Edgecumbe sits with them in the darkened kitchen, leaning in close over the last, solitary flame.

‘It was… You know these rumours that the Queen is with child. They will spread, true or no. There is no saying… Well, to the point. The King set to with vigour when your pie was brought forth; wielded his knife like the jousting man he is. Relished it, the great burden already introduced into his gut of no account. Encouraged all about him to share in his delight. Well, the Queen demured. Quite prettily, quite daintily, I should say. But the King would bear no refusal. Where before he roared with pleasure, with merriment, now came the dragon in him, and it would out. A very fiend, red-faced, he thrust back his chair and towered over the woman.

‘Indignant she may have been, but that woman. I swear on my life, where any other would shrink and quail, she showed no fear, not a scrap. Looked at him boldly, raised her chin. Well, we all thought he might strike her in that same instant. But no, of a sudden, the Queen hands fly to her belly, she emits the shrillest squeak or squeal, something like the last cry of a throat-cut piglet.

‘Then she fled from the hall altogether. Begged no permission, simply took to her heels. To the dismay of her ladies, I must say. Quite the kerfuffle.’

Edgecumbe pauses for breath.

To John’s ear, it has the ring of an old tale, of some play the Mummers might ape in the Christmas season. But this place… nothing about it is real.

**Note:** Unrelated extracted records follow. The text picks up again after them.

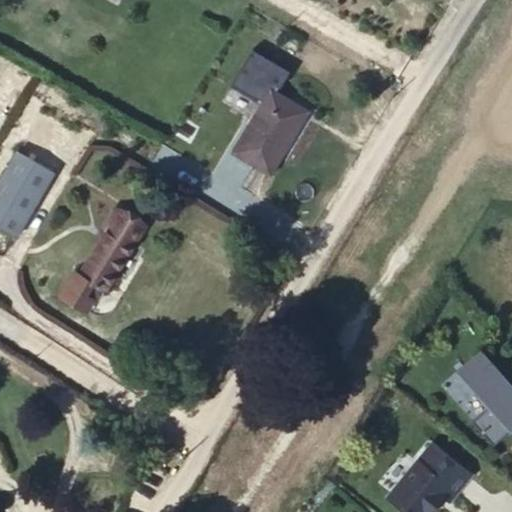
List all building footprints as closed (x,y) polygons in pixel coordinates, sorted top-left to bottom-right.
[(264,168),(304,103),(266,81),(228,146),(264,168)] [(0,190),(0,228),(19,240),(58,174),(22,153),(0,190)] [(112,235),(105,246),(86,277),(81,274),(67,297),(93,313),(107,289),(111,291),(143,239),(140,237),(148,225),(120,209),(106,231),(112,235)] [(99,242),(105,246),(112,235),(106,231),(99,242)] [(511,368),(486,339),(463,359),(464,360),(467,358),(476,367),(473,370),(484,382),(486,380),(497,392),(495,394),(477,409),(499,434),(511,421),(511,368)] [(467,358),(464,360),(473,370),(476,367),(467,358)] [(486,380),(484,382),(495,394),(497,392),(486,380)] [(436,501),(440,496),(442,497),(448,502),(470,474),(430,443),(389,495),(409,511),(431,511),(438,503),(436,501)]
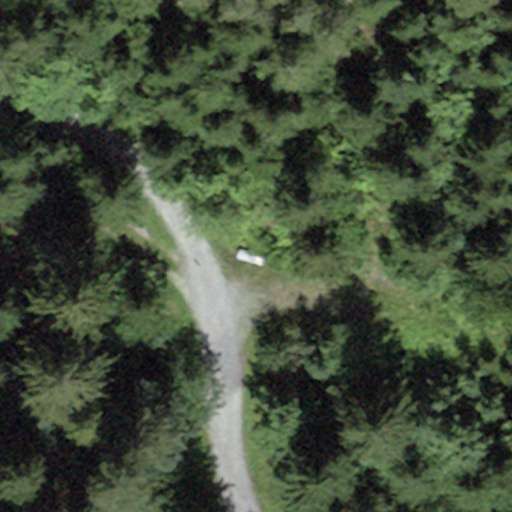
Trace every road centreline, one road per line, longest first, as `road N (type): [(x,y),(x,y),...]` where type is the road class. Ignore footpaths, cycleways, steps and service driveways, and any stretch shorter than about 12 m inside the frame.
road 1 (track): [(0,10),(47,79),(170,198),(193,246),(214,353),(215,422),(242,511)]
road 2 (track): [(0,224),(65,213),(112,218),(204,296)]
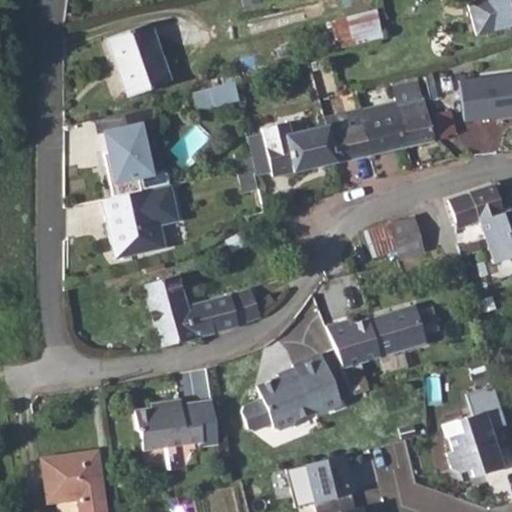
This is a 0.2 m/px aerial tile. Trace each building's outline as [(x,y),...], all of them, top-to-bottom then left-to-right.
[(511,0),(469,0),(479,35),(511,26),(511,0)] [(376,6),(329,19),(337,47),(384,34),(376,6)] [(147,24),(114,36),(105,39),(127,98),(168,82),(148,28),(147,24)] [(511,75),(458,83),(463,122),(511,115),(511,75)] [(414,84),(389,90),(392,102),(403,148),(432,141),(422,103),(419,103),(414,84)] [(186,98),(163,103),(167,121),(189,116),(186,98)] [(392,102),(358,110),(369,155),(403,148),(392,102)] [(358,110),(322,118),(324,126),(326,126),(334,163),(369,155),(358,110)] [(127,111),(100,118),(104,132),(130,126),(127,111)] [(436,115),(441,136),(456,133),(451,111),(436,115)] [(98,153),(109,199),(143,191),(166,186),(162,170),(146,174),(135,125),(130,126),(104,132),(100,133),(104,152),(98,153)] [(326,126),(324,126),(284,135),(283,130),(267,133),(277,175),(334,163),(326,126)] [(109,199),(100,201),(103,217),(102,217),(109,246),(114,249),(117,260),(163,249),(157,226),(175,222),(167,186),(166,186),(143,191),(109,199)] [(445,202),(454,223),(475,216),(477,223),(493,264),(511,257),(511,239),(502,213),(491,186),(448,201),(445,202)] [(511,210),(509,210),(502,213),(511,239),(511,210)] [(412,218),(388,225),(395,251),(398,260),(422,253),(412,220),(412,218)] [(388,225),(364,233),(371,258),(395,251),(388,225)] [(477,239),(456,247),(460,257),(480,248),(477,239)] [(175,275),(141,285),(159,348),(168,345),(237,327),(259,318),(248,289),(228,296),(186,306),(175,275)] [(341,368),(343,371),(423,346),(422,342),(412,313),(409,305),(350,324),(347,317),(324,325),(331,344),(341,368)] [(315,418),(320,416),(340,409),(337,401),(327,376),(319,356),(296,363),(289,367),(291,371),(276,377),(275,379),(256,387),(261,400),(240,407),(237,412),(246,434),(249,437),(252,438),(272,431),(277,435),(295,428),(297,422),(313,417),(315,418)] [(447,455),(452,470),(461,474),(472,470),(475,478),(504,468),(491,430),(506,425),(492,386),(465,396),(473,417),(458,422),(463,435),(449,440),(453,453),(447,455)] [(150,404),(134,407),(137,427),(141,432),(144,447),(201,439),(195,399),(179,402),(178,396),(150,400),(150,404)] [(150,446),(150,459),(175,458),(174,445),(150,446)] [(104,511),(96,451),(41,459),(47,502),(76,498),(77,511),(104,511)] [(300,466),(311,511),(339,511),(350,510),(347,495),(351,494),(347,477),(345,477),(340,456),(300,466)]
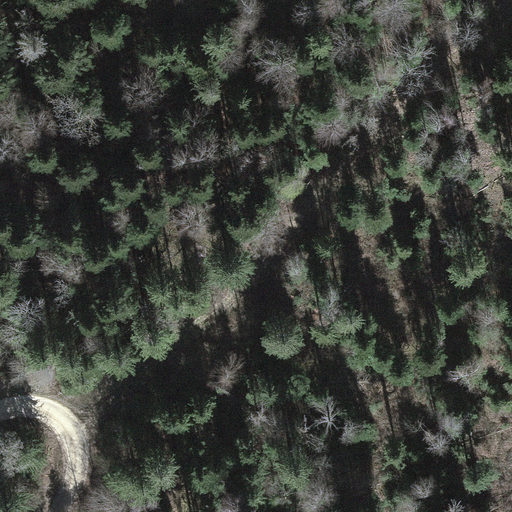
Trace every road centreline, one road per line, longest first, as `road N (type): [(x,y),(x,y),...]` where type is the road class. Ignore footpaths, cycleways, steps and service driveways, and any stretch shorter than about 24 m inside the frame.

It is a dream, a cloud castle, somehow dropped to earth and made fast with mortar and brick.

Much like the dream of a fortune won from coaxing strange roots from Cornish soil to fill a king’s pie.

‘But the pie,’ he says, urgently. ‘The Spanish potatoes. What… Can we expect…’
Edgecumbe lifts a hand, belays him. ‘You can understand… it was not the time to ask.’

John slumps. Feels Agathe lay her hand atop his, where it rests like a clutch of dried kindling on his thigh.
‘When, then?’ she says. Straight as an arrow, and for sharpness, there’s no matching her.

It sucks a week from their lives, the waiting, the verifying and legitimising by inky fingered, cramp-limped men. It seems to John that while a king’s whim may strike with the sudden brightness of God’s own lightning, the wheels of state are prone to weevils, rust and potholes, all the damage and decay of distance and time.

Setting foot upon their new land for the very first time, John untwines a small pouch from its place on his belt. He digs into the tight drawstring mouth with finger and thumb, holds up the contents for Agathe to see. It is a shrivelled thing, after all this time.

‘Mistress Thumb,’ he says, ‘Where will you have your quince tree?’